Driverless cars intriguing factor in debate on public transport

By David Thomson on Sat, 1 Jul 2017

Could a looming era of self-driving, electric cars mean the end of public transport as we know it? That was one of several possible scenarios canvassed in Dunedin late last week, as part of the annual Institute of Public Works Engineers (IPEWA) New Zealand conference.

It arose during a panel discussion titled ‘‘The road to a driverless future'' and was proposed by Ministry of Transport deputy chief executive Andrew Jackson. Based on the modelling work carried out on the Wellington public transport network, the basic line of argument goes something like this: when taxi-type cars become autonomous (i.e. no longer require a driver) they will actually become cheaper to use than established forms of mass public transport.

Once that occurs, why would anyone take public transport when the alternative is cheaper as well as more convenient?

The extent to which this should give pause for thought at a time when Dunedin is looking at major changes to its public transport network depends a little on ideology and a little on how far in the future the widespread deployment of self-driving cars is.

As the first of four panel members to make a presentation at the discussion, I suggested 2035 as a point in time when such vehicles, which will largely be electric-powered, would have a significant presence on New Zealand roads.

My suggestion was based mainly on a (somewhat) informed assessment of the likely period for the main technical barriers to such a roll-out being overcome.

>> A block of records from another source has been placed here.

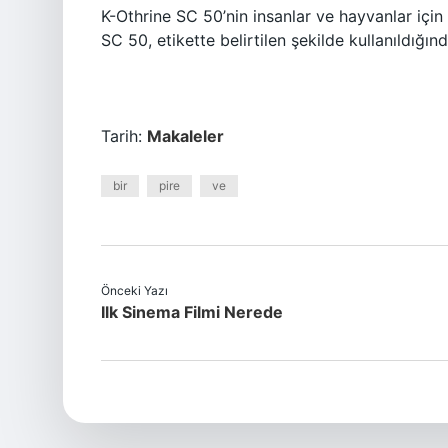
K-Othrine SC 50’nin insanlar ve hayvanlar için 
SC 50, etikette belirtilen şekilde kullanıldığın
Tarih:
Makaleler
bir
pire
ve
Önceki Yazı
Ilk Sinema Filmi Nerede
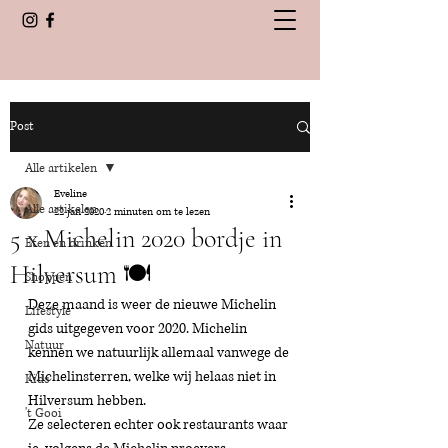
Post
Alle artikelen
Eveline
Alle artikelen
22 jan 2020
2 minuten om te lezen
5 x Michelin 2020 bordje in
Eten en drinken
Hilversum 🍽️
Shoppen
Deze maand is weer de nieuwe Michelin 
Lifestyle
gids uitgegeven voor 2020. Michelin 
Natuur
kennen we natuurlijk allemaal vanwege de 
Michelinsterren, welke wij helaas niet in 
Kids
Hilversum hebben. 
't Gooi
Ze selecteren echter ook restaurants waar 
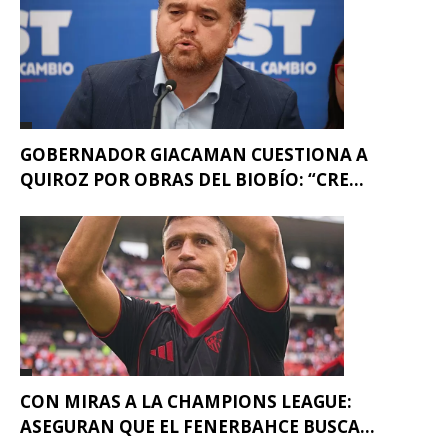
GOBERNADOR GIACAMAN CUESTIONA A
QUIROZ POR OBRAS DEL BIOBÍO: “CRE...
CON MIRAS A LA CHAMPIONS LEAGUE:
ASEGURAN QUE EL FENERBAHCE BUSCA...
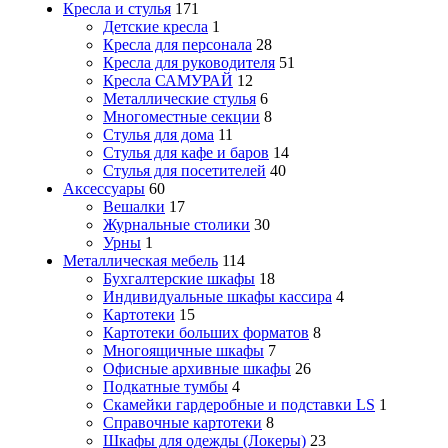
Кресла и стулья
171
Детские кресла
1
Кресла для персонала
28
Кресла для руководителя
51
Кресла САМУРАЙ
12
Металлические стулья
6
Многоместные секции
8
Стулья для дома
11
Стулья для кафе и баров
14
Стулья для посетителей
40
Аксессуары
60
Вешалки
17
Журнальные столики
30
Урны
1
Металлическая мебель
114
Бухгалтерские шкафы
18
Индивидуальные шкафы кассира
4
Картотеки
15
Картотеки больших форматов
8
Многоящичные шкафы
7
Офисные архивные шкафы
26
Подкатные тумбы
4
Скамейки гардеробные и подставки LS
1
Справочные картотеки
8
Шкафы для одежды (Локеры)
23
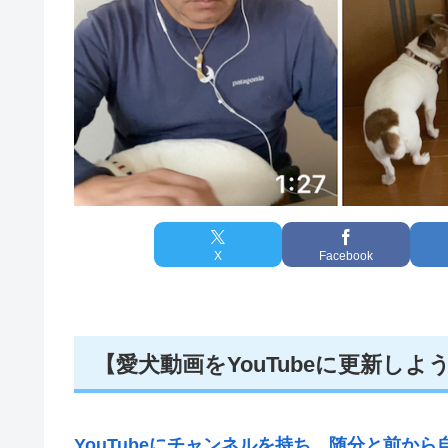
X
Facebook
【愛犬動画をYouTubeに更新し
YouTubeにチャンネルを持ち、随分と前か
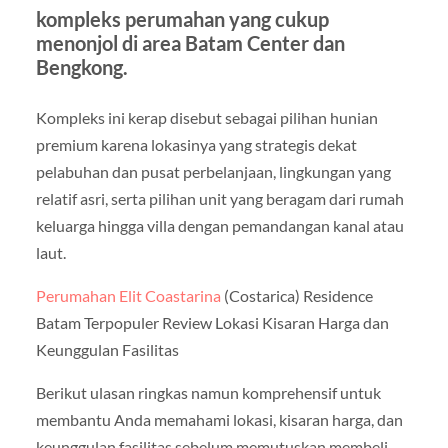
kompleks perumahan yang cukup
menonjol di area Batam Center dan
Bengkong.
Kompleks ini kerap disebut sebagai pilihan hunian
premium karena lokasinya yang strategis dekat
pelabuhan dan pusat perbelanjaan, lingkungan yang
relatif asri, serta pilihan unit yang beragam dari rumah
keluarga hingga villa dengan pemandangan kanal atau
laut.
Perumahan Elit Coastarina
(Costarica) Residence
Batam Terpopuler Review Lokasi Kisaran Harga dan
Keunggulan Fasilitas
Berikut ulasan ringkas namun komprehensif untuk
membantu Anda memahami lokasi, kisaran harga, dan
keunggulan fasilitas sebelum memutuskan membeli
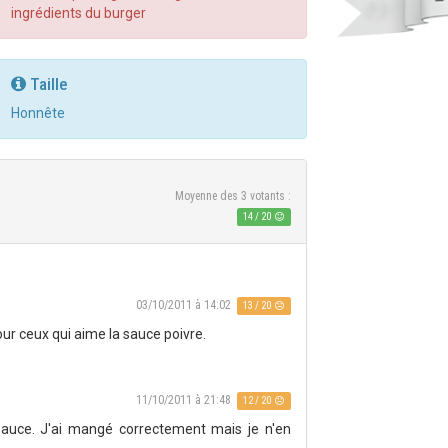
ingrédients du burger
Taille
Honnête
Moyenne des
3
votants :
14
/
20
03/10/2011 à 14:02
13 / 20
ur ceux qui aime la sauce poivre.
11/10/2011 à 21:48
12 / 20
auce. J'ai mangé correctement mais je n'en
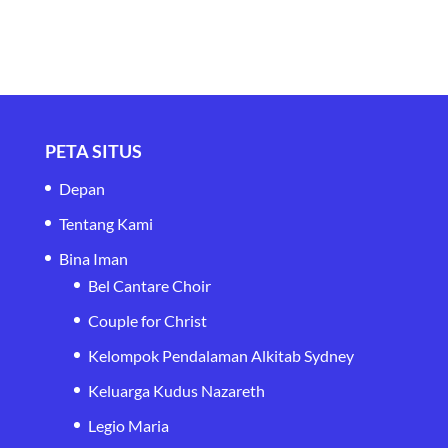
PETA SITUS
Depan
Tentang Kami
Bina Iman
Bel Cantare Choir
Couple for Christ
Kelompok Pendalaman Alkitab Sydney
Keluarga Kudus Nazareth
Legio Maria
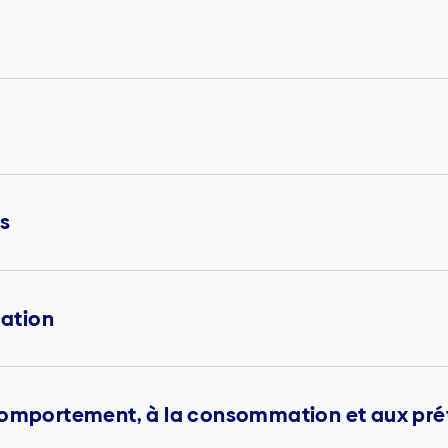
s
ation
 comportement, à la consommation et aux pré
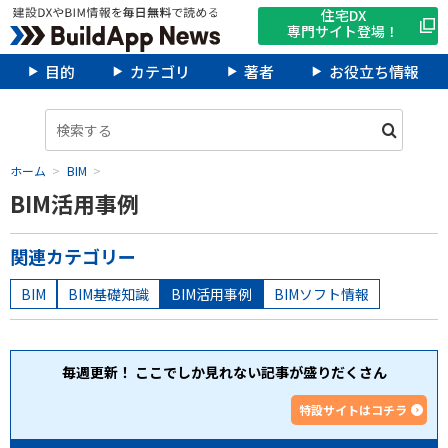
住宅DX
専門サイト登場！
目的
カテゴリ
著者
お役立ち情報
ホーム
BIM
BIM活用事例
関連カテゴリー
BIM
BIM基礎知識
BIM活用事例
BIMソフト情報
毎週更新！ ここでしか見れない記事が盛りだくさん
特設サイトはコチラ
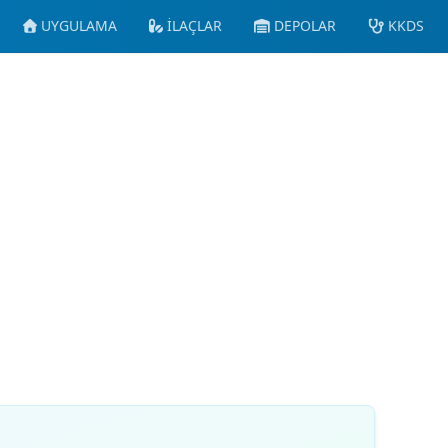
UYGULAMA
İLAÇLAR
DEPOLAR
KKDS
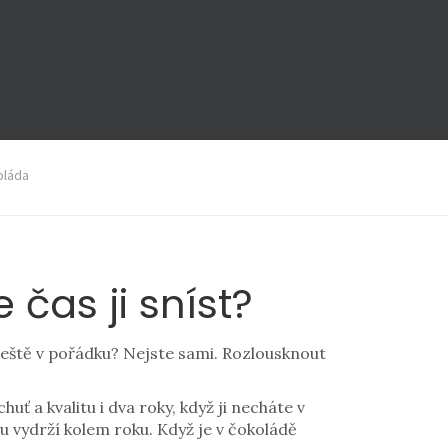
oláda
 čas ji sníst?
e ještě v pořádku? Nejste sami. Rozlousknout
ť a kvalitu i dva roky, když ji necháte v
u vydrží kolem roku. Když je v čokoládě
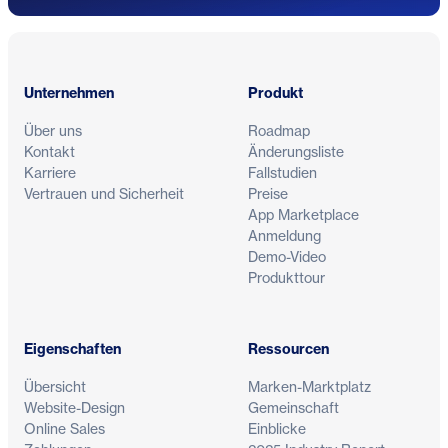
Fußzeile
Unternehmen
Produkt
Über uns
Roadmap
Kontakt
Änderungsliste
Karriere
Fallstudien
Vertrauen und Sicherheit
Preise
App Marketplace
Anmeldung
Demo-Video
Produkttour
Eigenschaften
Ressourcen
Übersicht
Marken-Marktplatz
Website-Design
Gemeinschaft
Online Sales
Einblicke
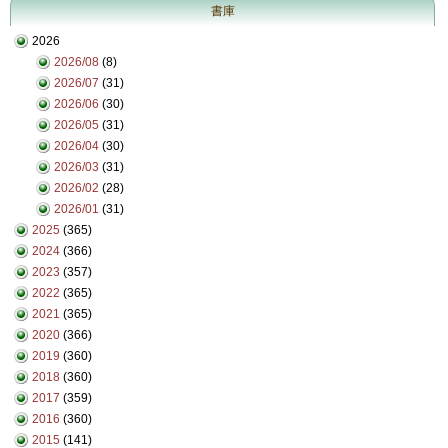
書庫
2026
2026/08
(8)
2026/07
(31)
2026/06
(30)
2026/05
(31)
2026/04
(30)
2026/03
(31)
2026/02
(28)
2026/01
(31)
2025
(365)
2024
(366)
2023
(357)
2022
(365)
2021
(365)
2020
(366)
2019
(360)
2018
(360)
2017
(359)
2016
(360)
2015
(141)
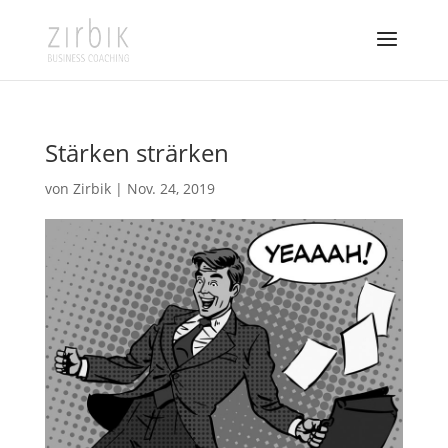
Stärken strärken
von
Zirbik
|
Nov. 24, 2019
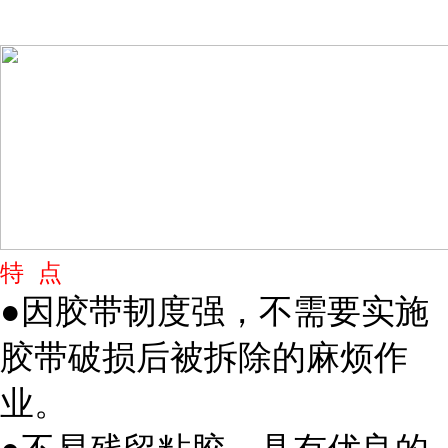
特 点
●因胶带韧度强，不需要实施
胶带破损后被拆除的麻烦作
业。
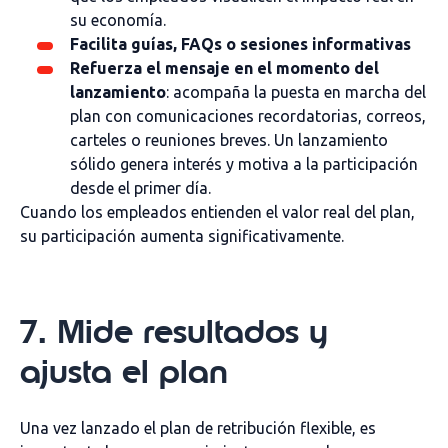
su economía.
Facilita guías, FAQs o sesiones informativas
Refuerza el mensaje en el momento del
lanzamiento
: acompaña la puesta en marcha del
plan con comunicaciones recordatorias, correos,
carteles o reuniones breves. Un lanzamiento
sólido genera interés y motiva a la participación
desde el primer día.
Cuando los empleados entienden el valor real del plan,
su participación aumenta significativamente.
7. Mide resultados y
ajusta el plan
Una vez lanzado el plan de retribución flexible, es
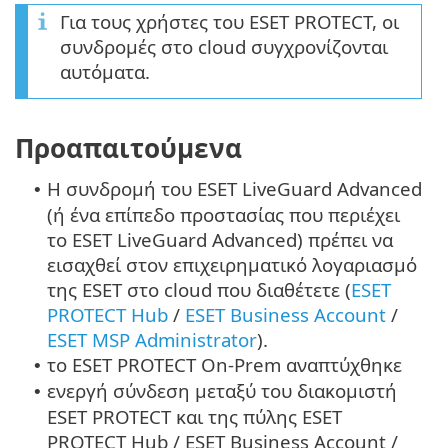
Για τους χρήστες του ESET PROTECT, οι
συνδρομές στο cloud συγχρονίζονται
αυτόματα.
Προαπαιτούμενα
Η συνδρομή του ESET LiveGuard Advanced
•
(ή ένα επίπεδο προστασίας που περιέχει
το ESET LiveGuard Advanced) πρέπει να
εισαχθεί στον επιχειρηματικό λογαριασμό
της ESET στο cloud που διαθέτετε (
ESET
PROTECT Hub
/
ESET Business Account
/
ESET MSP Administrator
).
το ESET PROTECT On-Prem αναπτύχθηκε
•
ενεργή σύνδεση μεταξύ του διακομιστή
•
ESET PROTECT και της πύλης ESET
PROTECT Hub / ESET Business Account /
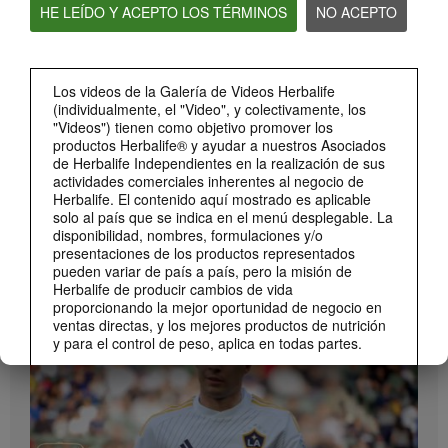
HE LEÍDO Y ACEPTO LOS TÉRMINOS
NO ACEPTO
2:20
Bioniq GO: Conoce los productos
Conoce Bioniq GO.
Los videos de la Galería de Videos Herbalife
(individualmente, el "Video", y colectivamente, los
"Videos") tienen como objetivo promover los
productos Herbalife® y ayudar a nuestros Asociados
de Herbalife Independientes en la realización de sus
actividades comerciales inherentes al negocio de
Herbalife. El contenido aquí mostrado es aplicable
solo al país que se indica en el menú desplegable. La
disponibilidad, nombres, formulaciones y/o
presentaciones de los productos representados
pueden variar de país a país, pero la misión de
1:19
Herbalife de producir cambios de vida
proporcionando la mejor oportunidad de negocio en
Cómo tomar Bioniq GO
ventas directas, y los mejores productos de nutrición
MARCA Y PATROCINIOS
Descubre las diferentes formas de usar Bioniq GO.
Ver Todos
y para el control de peso, aplica en todas partes.
Los Videos podrían incluir las experiencias del
volumen de ventas acumulado, o reseñas de
ingresos adquiridos, de Asociados de Herbalife
Independientes de diferentes niveles del Plan de
Ventas y Mercadeo en diversos países. Estos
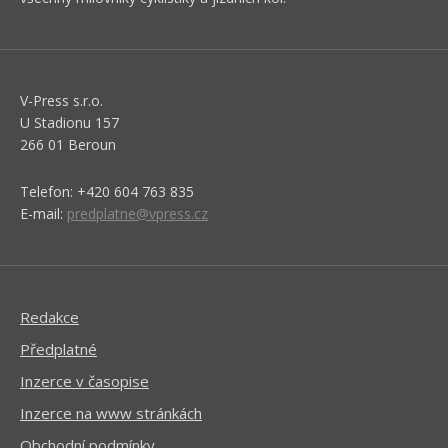
V-Press s.r.o.
U Stadionu 157
266 01 Beroun
Telefon: +420 604 763 835
E-mail:
predplatne@vpress.cz
Redakce
Předplatné
Inzerce v časopise
Inzerce na www stránkách
Obchodní podmínky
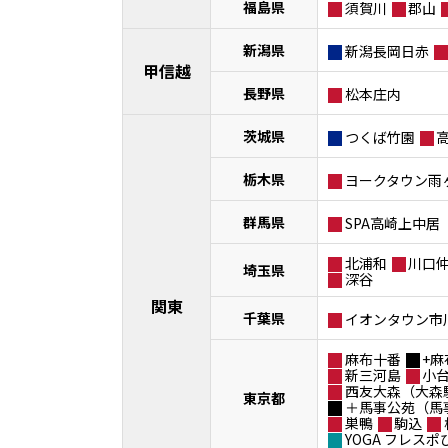
福島県
須賀川
郡山
新潟県
新潟長岡日赤
甲信越
長野県
松本庄内
茨城県
つくば竹園
栃木県
ヨークタウン雨
群馬県
SPA高崎上中居
北浦和
川口
埼玉県
深谷
関東
千葉県
イオンタウン市
麻布十番
+麻
新三河島
小
西友大森（大森
東京都
＋馬事公苑（馬
巣鴨
駒込
YOGA フレス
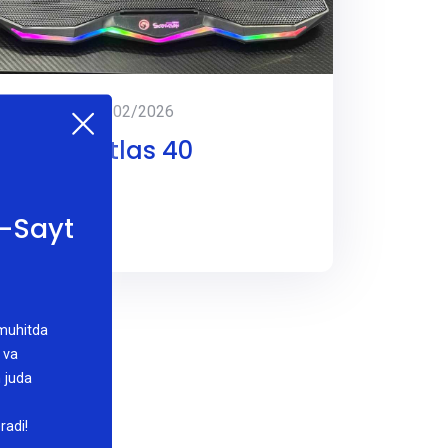
Aralash
05/02/2026
Cooler Atlas 40
b-Sayt
 muhitda
 va
h juda
adi!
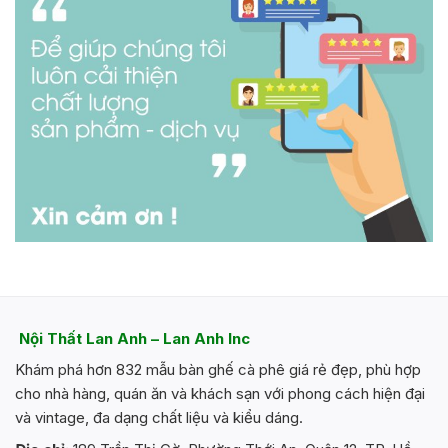
Nội Thất Lan Anh – Lan Anh Inc
Khám phá hơn 832 mẫu bàn ghế cà phê giá rẻ đẹp, phù hợp
cho nhà hàng, quán ăn và khách sạn với phong cách hiện đại
và vintage, đa dạng chất liệu và kiểu dáng.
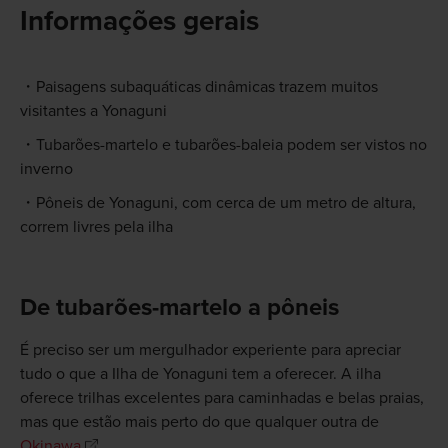
Informações gerais
Paisagens subaquáticas dinâmicas trazem muitos
visitantes a Yonaguni
Tubarões-martelo e tubarões-baleia podem ser vistos no
inverno
Pôneis de Yonaguni, com cerca de um metro de altura,
correm livres pela ilha
De tubarões-martelo a pôneis
É preciso ser um mergulhador experiente para apreciar
tudo o que a Ilha de Yonaguni tem a oferecer. A ilha
oferece trilhas excelentes para caminhadas e belas praias,
mas que estão mais perto do que qualquer outra de
Okinawa
.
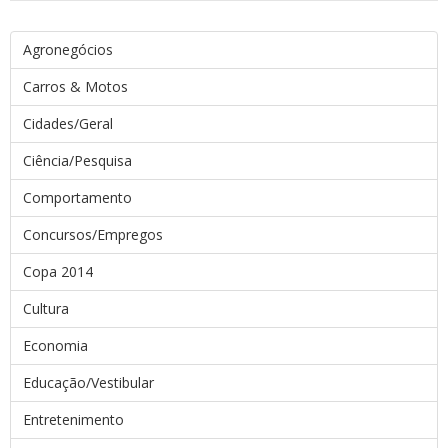
Agronegócios
Carros & Motos
Cidades/Geral
Ciência/Pesquisa
Comportamento
Concursos/Empregos
Copa 2014
Cultura
Economia
Educação/Vestibular
Entretenimento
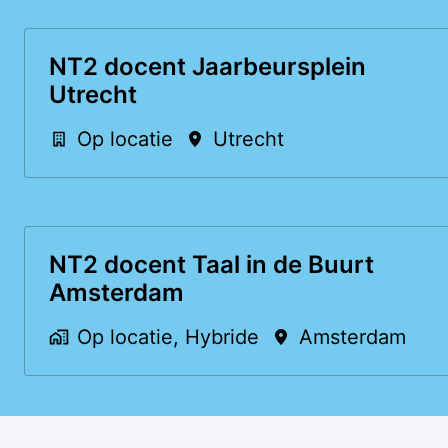
NT2 docent Jaarbeursplein
Utrecht
Op locatie
Utrecht
NT2 docent Taal in de Buurt
Amsterdam
Op locatie, Hybride
Amsterdam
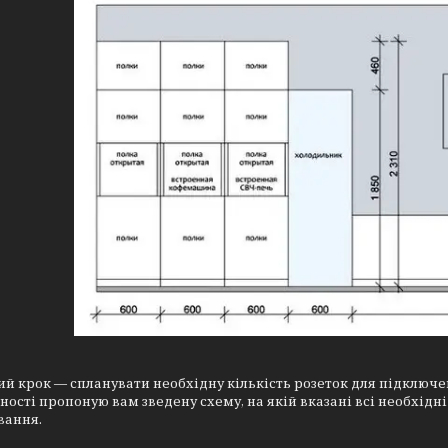
й крок — спланувати необхідну кількість розеток для підключен
ності пропоную вам зведену схему, на якій вказані всі необхідні
вання.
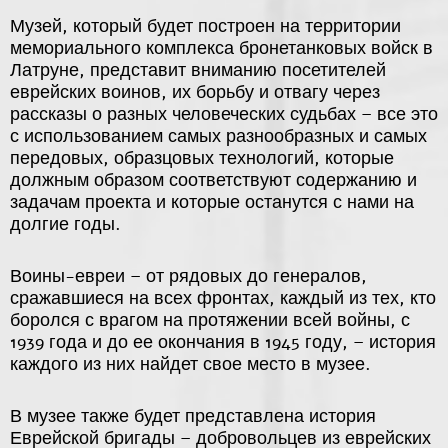
Музей, который будет построен на территории
мемориального комплекса бронетанковых войск в
Латруне, представит вниманию посетителей
еврейских воинов, их борьбу и отвагу через
рассказы о разных человеческих судьбах – все это
с использованием самых разнообразных и самых
передовых, образцовых технологий, которые
должным образом соответствуют содержанию и
задачам проекта и которые останутся с нами на
долгие годы.
Воины-евреи – от рядовых до генералов,
сражавшиеся на всех фронтах, каждый из тех, кто
боролся с врагом на протяжении всей войны, с
1939 года и до ее окончания в 1945 году, – история
каждого из них найдет свое место в музее.
В музее также будет представлена история
Еврейской бригады – добровольцев из еврейских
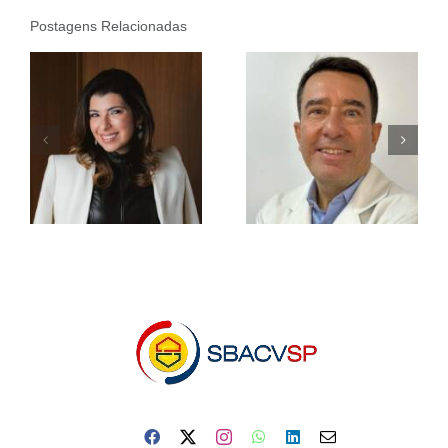
Postagens Relacionadas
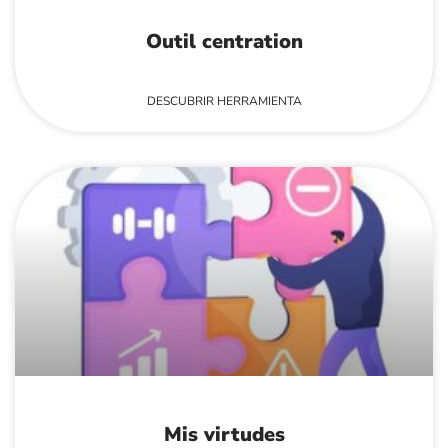
Outil centration
DESCUBRIR HERRAMIENTA
Mis virtudes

Interestingly, I seemed to find myself in accord with my fellow panel members, some of whom looked at the issues from quite a different perspective.

University of Otago philosopher James Maclaurin explored social and legal barriers to rapid autonomous vehicle adoption, while Danish futurist Liselotte Lyngso questioned the extent to which autonomous cars would be charisma- free communally accessed utilitarian ‘‘boxes'' rather than individually-owned items with a high degree of design appeal.

After 20 minutes during which we each presented our case, panel facilitator Ian Telfer, from Radio New Zealand, asked us several questions, before handing over to an audience that would, I think, have happily interrogated us well beyond the hour allowed for the session.

If you find any of this pondering about the future remotely interesting, the good news is that the whole shebang was recorded by RNZ for broadcast later this month.

One thing I can guarantee right now is that our panel discussion was a lot more civilised than any chat involving Formula One rivals Lewis Hamilton and Sebastian Vettel, and their team-mates Valtteri Bottas and Kimi Raikkonen.

Hamilton was angry after Vettel hit the rear of his car and then banged wheels in a ill-judged moment at last weekend's Azerbaijan Grand Prix, while Raikkonen was none too pleased after a wheel-banging incident with Bottas.

I say harden up lads, it's motor racing for which you are paid handsomely, not tiddlywinks.

Daniel Ricciardo's fine drive to victory was the high point at Baku, not a whole host of complaining. Great news also that Scott Dixon has finally found winning form in this year's Indycar series, and with it has extended his championship lead. Fingers crossed, again, for Hayden Paddon, who is tackling the Polish round of the World Rally Championship this weekend.